The Twitter Data from Hashtags #NHL, #NHLNews, #NHLFantasy were analyzed in Python using different clustering methods.


Link to the Code


Link to Dataset

Word CLoud of Data

Steps Taken

Step 1: Using Different Methods to Determine Nunber of Clusters

the elbow method and the silhouette method were applied to the data to determine the correct number of clusters.

The Elbow Method is a method in which the explained variation is plotted as a function of the number of clusters. It gets its name of the elbow methid because the number of clusters is chosen by looking at the "elbow" of the graph. As seen above, the graph shows that the correct number of clustes for this data is 2.

The silhouette method measures how similar an object is to its own and other clusters and then the results are plotted.
The closer it is to one, then the more accurate the number of clusters.
As seen above the graph shows that the number is 2 clusters which confirms the results of the elbow method.

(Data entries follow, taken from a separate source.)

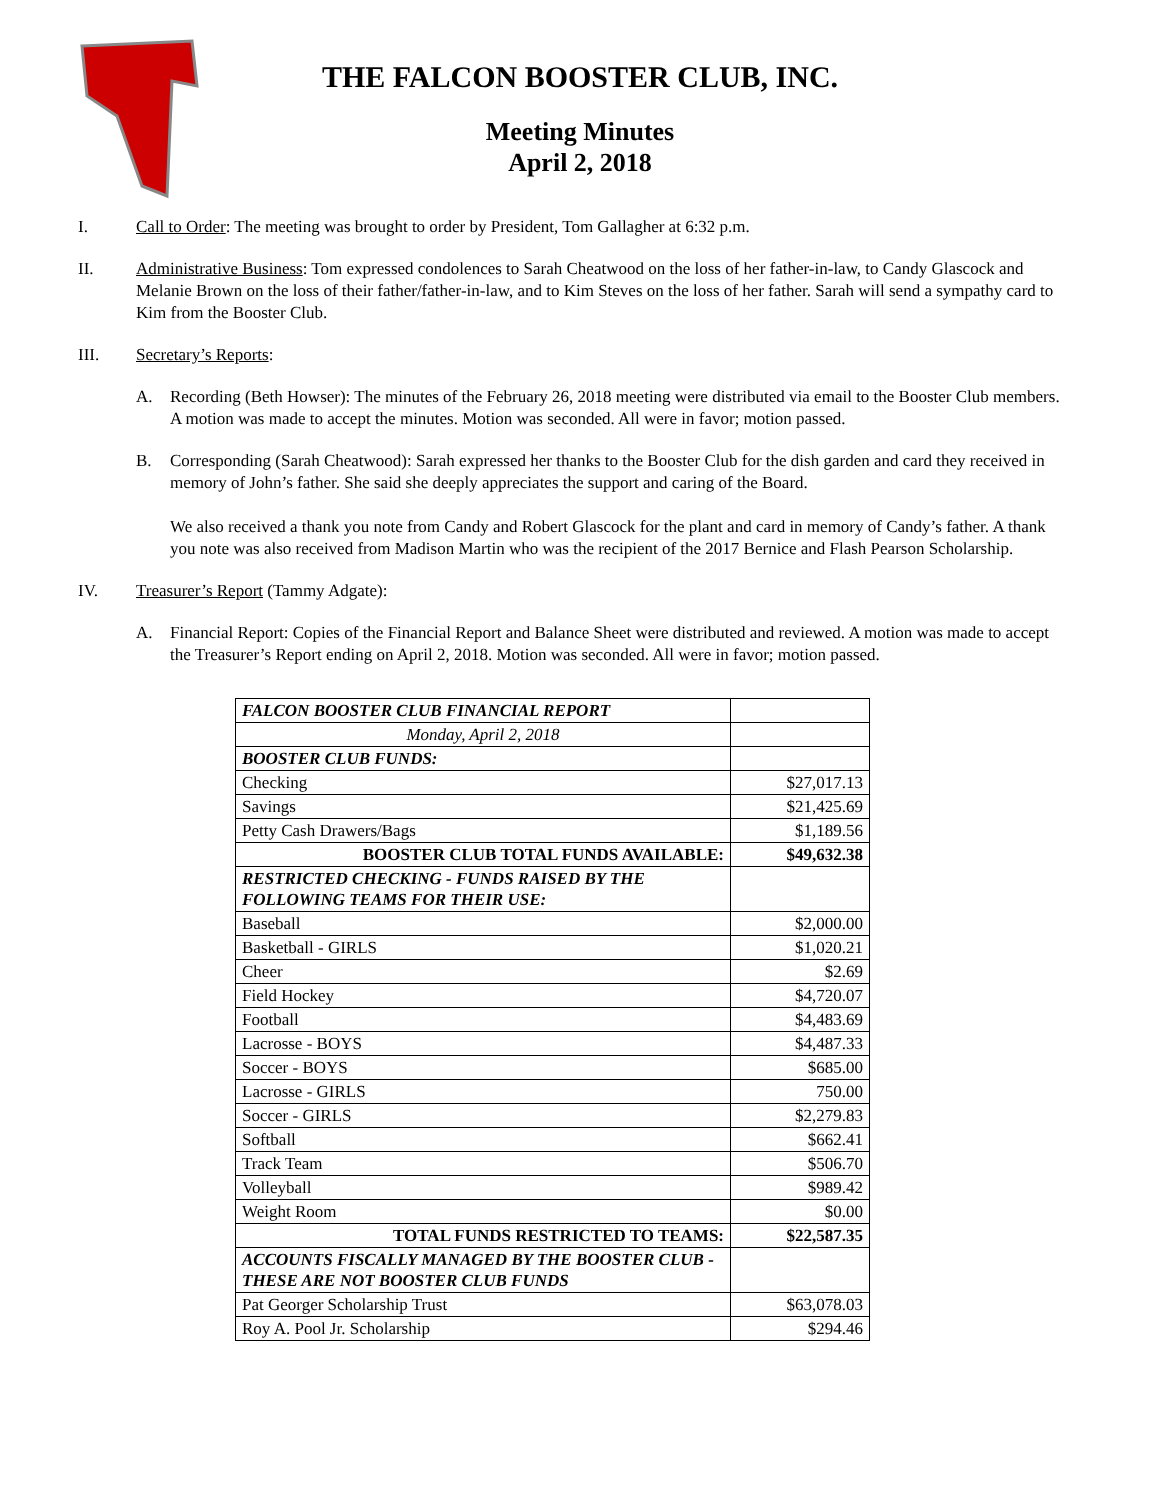THE FALCON BOOSTER CLUB, INC.
Meeting Minutes
April 2, 2018
I. Call to Order: The meeting was brought to order by President, Tom Gallagher at 6:32 p.m.
II. Administrative Business: Tom expressed condolences to Sarah Cheatwood on the loss of her father-in-law, to Candy Glascock and Melanie Brown on the loss of their father/father-in-law, and to Kim Steves on the loss of her father. Sarah will send a sympathy card to Kim from the Booster Club.
III. Secretary’s Reports:
A. Recording (Beth Howser): The minutes of the February 26, 2018 meeting were distributed via email to the Booster Club members. A motion was made to accept the minutes. Motion was seconded. All were in favor; motion passed.
B. Corresponding (Sarah Cheatwood): Sarah expressed her thanks to the Booster Club for the dish garden and card they received in memory of John’s father. She said she deeply appreciates the support and caring of the Board.
We also received a thank you note from Candy and Robert Glascock for the plant and card in memory of Candy’s father. A thank you note was also received from Madison Martin who was the recipient of the 2017 Bernice and Flash Pearson Scholarship.
IV. Treasurer’s Report (Tammy Adgate):
A. Financial Report: Copies of the Financial Report and Balance Sheet were distributed and reviewed. A motion was made to accept the Treasurer’s Report ending on April 2, 2018. Motion was seconded. All were in favor; motion passed.
| FALCON BOOSTER CLUB FINANCIAL REPORT | |
| Monday, April 2, 2018 | |
| BOOSTER CLUB FUNDS: | |
| Checking | $27,017.13 |
| Savings | $21,425.69 |
| Petty Cash Drawers/Bags | $1,189.56 |
| BOOSTER CLUB TOTAL FUNDS AVAILABLE: | $49,632.38 |
| RESTRICTED CHECKING - FUNDS RAISED BY THE FOLLOWING TEAMS FOR THEIR USE: | |
| Baseball | $2,000.00 |
| Basketball - GIRLS | $1,020.21 |
| Cheer | $2.69 |
| Field Hockey | $4,720.07 |
| Football | $4,483.69 |
| Lacrosse - BOYS | $4,487.33 |
| Soccer - BOYS | $685.00 |
| Lacrosse - GIRLS | 750.00 |
| Soccer - GIRLS | $2,279.83 |
| Softball | $662.41 |
| Track Team | $506.70 |
| Volleyball | $989.42 |
| Weight Room | $0.00 |
| TOTAL FUNDS RESTRICTED TO TEAMS: | $22,587.35 |
| ACCOUNTS FISCALLY MANAGED BY THE BOOSTER CLUB - THESE ARE NOT BOOSTER CLUB FUNDS | |
| Pat Georger Scholarship Trust | $63,078.03 |
| Roy A. Pool Jr. Scholarship | $294.46 |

Step 2: Calculating Kmeans

Next the kmeans is calculated from the number of clusters chosen by the elbow and silhouette method, and then plotted as seen above.
PCA was used to plot due to the high dimensionality of the data, which projects the original data into a reduced space using eigenvectors of the covariance matrix.
This allows for a plot to be formed from high dimensional data as seen above.
The two clusters show a trend where majority are in one cluster while the other has a few points which does not coincide with the predictions.

Step 3: DBScan

DBscan was applied to data set and plotted above. DBscan is a method that ignores noise while searching for high density clusters of points and expanding from those.
Using this method produced similar results to the kmeans clustering in which majority of the data was in one cluster.

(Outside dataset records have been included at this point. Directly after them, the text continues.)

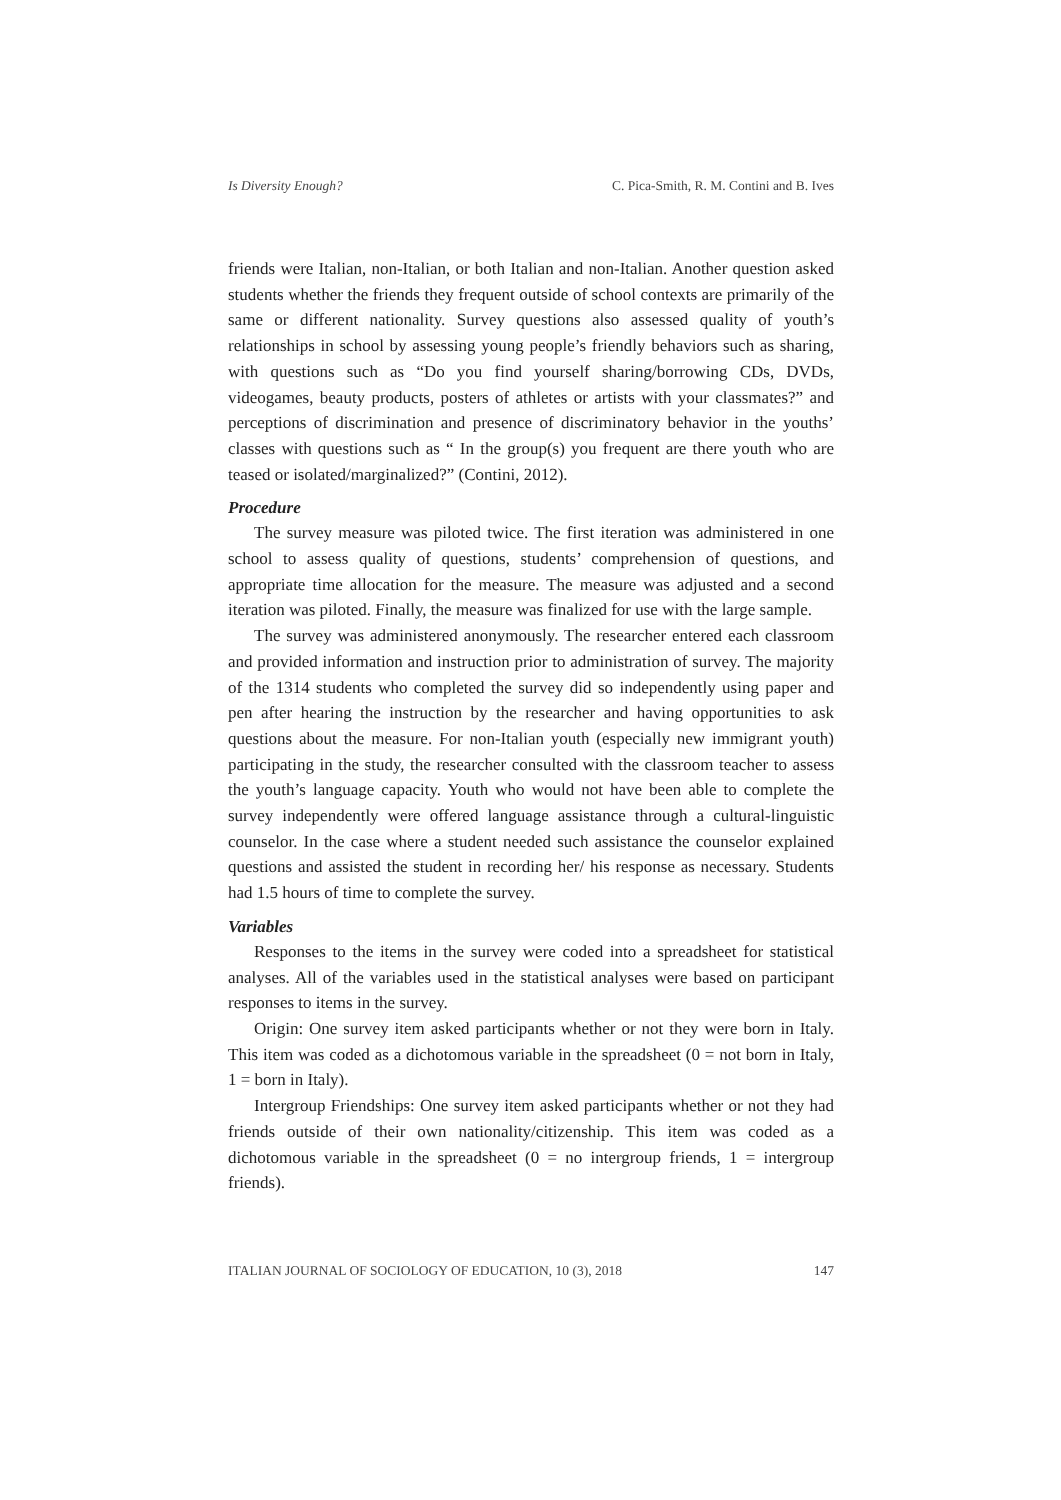Is Diversity Enough? C. Pica-Smith, R. M. Contini and B. Ives
friends were Italian, non-Italian, or both Italian and non-Italian. Another question asked students whether the friends they frequent outside of school contexts are primarily of the same or different nationality. Survey questions also assessed quality of youth’s relationships in school by assessing young people’s friendly behaviors such as sharing, with questions such as “Do you find yourself sharing/borrowing CDs, DVDs, videogames, beauty products, posters of athletes or artists with your classmates?” and perceptions of discrimination and presence of discriminatory behavior in the youths’ classes with questions such as “ In the group(s) you frequent are there youth who are teased or isolated/marginalized?” (Contini, 2012).
Procedure
The survey measure was piloted twice. The first iteration was administered in one school to assess quality of questions, students’ comprehension of questions, and appropriate time allocation for the measure. The measure was adjusted and a second iteration was piloted. Finally, the measure was finalized for use with the large sample.
The survey was administered anonymously. The researcher entered each classroom and provided information and instruction prior to administration of survey. The majority of the 1314 students who completed the survey did so independently using paper and pen after hearing the instruction by the researcher and having opportunities to ask questions about the measure. For non-Italian youth (especially new immigrant youth) participating in the study, the researcher consulted with the classroom teacher to assess the youth’s language capacity. Youth who would not have been able to complete the survey independently were offered language assistance through a cultural-linguistic counselor. In the case where a student needed such assistance the counselor explained questions and assisted the student in recording her/ his response as necessary. Students had 1.5 hours of time to complete the survey.
Variables
Responses to the items in the survey were coded into a spreadsheet for statistical analyses. All of the variables used in the statistical analyses were based on participant responses to items in the survey.
Origin: One survey item asked participants whether or not they were born in Italy. This item was coded as a dichotomous variable in the spreadsheet (0 = not born in Italy, 1 = born in Italy).
Intergroup Friendships: One survey item asked participants whether or not they had friends outside of their own nationality/citizenship. This item was coded as a dichotomous variable in the spreadsheet (0 = no intergroup friends, 1 = intergroup friends).
ITALIAN JOURNAL OF SOCIOLOGY OF EDUCATION, 10 (3), 2018 147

Step 4: Hierachical Clustering


The data set was clustered using hierarchical clustering employing the euclidean method and then plotted using a dendrogram as seen above.
The results show that majority of the tweets belong to one cluster which is consistent with the other clustering methods.

Summary

After clustering, the results showed that majority of the tweets bellonged to one cluster which was against what was predicted. Since the tweets were gathered using three different hastags and with the same numbers for each hastag, we predicted that there would be three clusters with three distributions. Reasons why this might be the case is bnecause using only one hastag is not specific enough to form trends in the tweets, thus giving our results. New methods of collection will be examined after these results.